Leadership Council for Human Rights

~ Feet in the mud, head in the sky ~

Wednesday, October 31, 2007

Human Rights Watch says Burma using child soldiers

According to a report released by Human Rights Watch, children as young as 10 are being forcibly recruited into Burma’s army, Agence France-Presse reported today.

The children are bought and sold by military recruiters, who receive incentives from the military junta, which is suffering from a high desertion rate and lack of volunteers, HRW said.

“The government’s senior generals tolerate the blatant recruitment of children and fail to punish perpetrators,” said Jo Becker, children’s rights advocate for Human Rights Watch. “In this environment, army recruiters traffic children at will.”

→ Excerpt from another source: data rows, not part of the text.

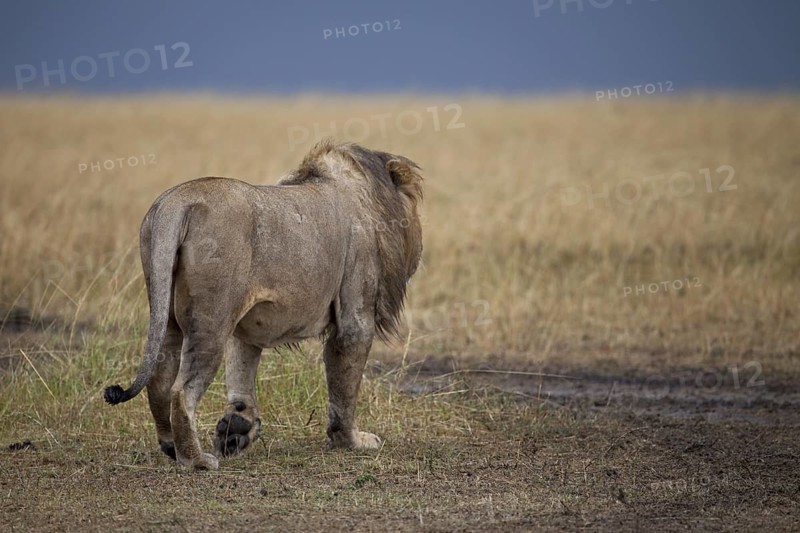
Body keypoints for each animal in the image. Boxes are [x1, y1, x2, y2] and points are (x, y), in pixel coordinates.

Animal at [103, 140, 423, 470]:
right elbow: (343, 389)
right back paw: (196, 460)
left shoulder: (245, 326)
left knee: (160, 381)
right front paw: (352, 441)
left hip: (168, 314)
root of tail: (176, 203)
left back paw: (170, 446)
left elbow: (241, 375)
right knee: (182, 392)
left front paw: (237, 430)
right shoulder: (354, 317)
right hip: (211, 320)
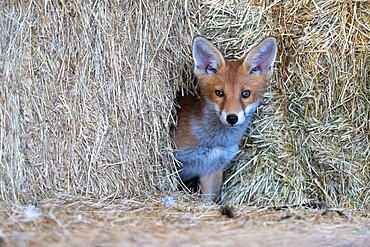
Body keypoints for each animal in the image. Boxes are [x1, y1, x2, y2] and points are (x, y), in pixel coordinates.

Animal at [175, 36, 276, 203]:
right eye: (219, 93)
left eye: (246, 94)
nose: (232, 118)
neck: (213, 142)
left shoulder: (213, 167)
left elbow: (209, 201)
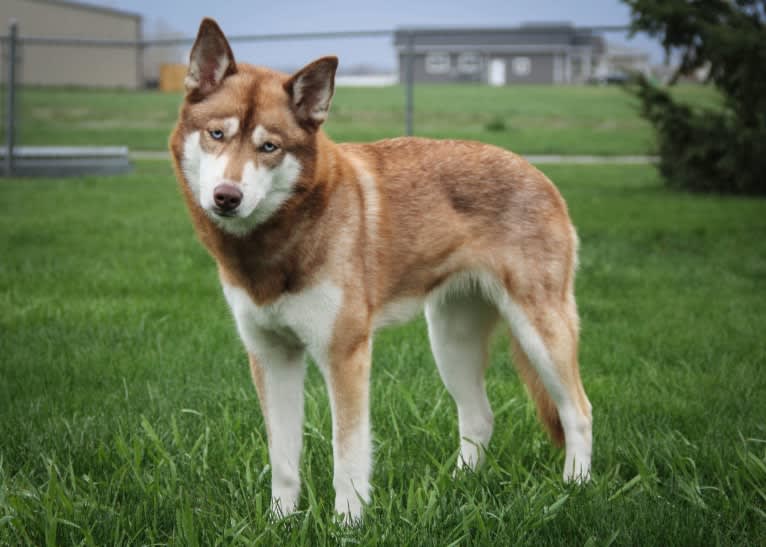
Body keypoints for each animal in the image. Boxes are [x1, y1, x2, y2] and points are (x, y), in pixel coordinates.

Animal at [172, 18, 592, 524]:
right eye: (216, 134)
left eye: (269, 146)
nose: (226, 196)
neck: (280, 241)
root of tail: (541, 175)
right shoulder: (271, 356)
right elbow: (284, 458)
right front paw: (279, 522)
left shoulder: (344, 354)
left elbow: (347, 456)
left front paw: (347, 524)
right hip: (451, 339)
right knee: (479, 416)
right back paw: (455, 486)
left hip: (540, 331)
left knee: (578, 411)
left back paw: (575, 488)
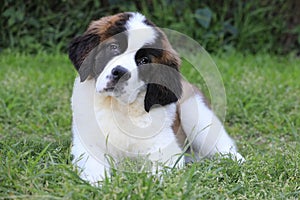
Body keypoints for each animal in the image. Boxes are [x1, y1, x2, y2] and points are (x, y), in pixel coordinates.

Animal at [68, 11, 244, 184]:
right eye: (113, 47)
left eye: (144, 61)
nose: (120, 73)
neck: (118, 106)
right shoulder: (87, 143)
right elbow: (93, 164)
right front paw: (98, 183)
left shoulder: (165, 148)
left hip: (195, 113)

Although the regime has created a committee to prevent the recruitment of children, Becker says that the committee is a “sham” and spends most of its time denouncing reports of child soldiers.

Desperate to meet quotas, recruiters target children in public places and threaten them if they refuse to join. In some cases, the children are beaten until they agree, the report says. Former child soldier, Maung Zaw Oo, said that the recruiters “filled the forms and asked my age, and when I said 16, I was slapped and he said, ‘You are 18. Answer 18.’”

According to the report, child soldiers are used in other non-state armed groups as well, but in smaller numbers.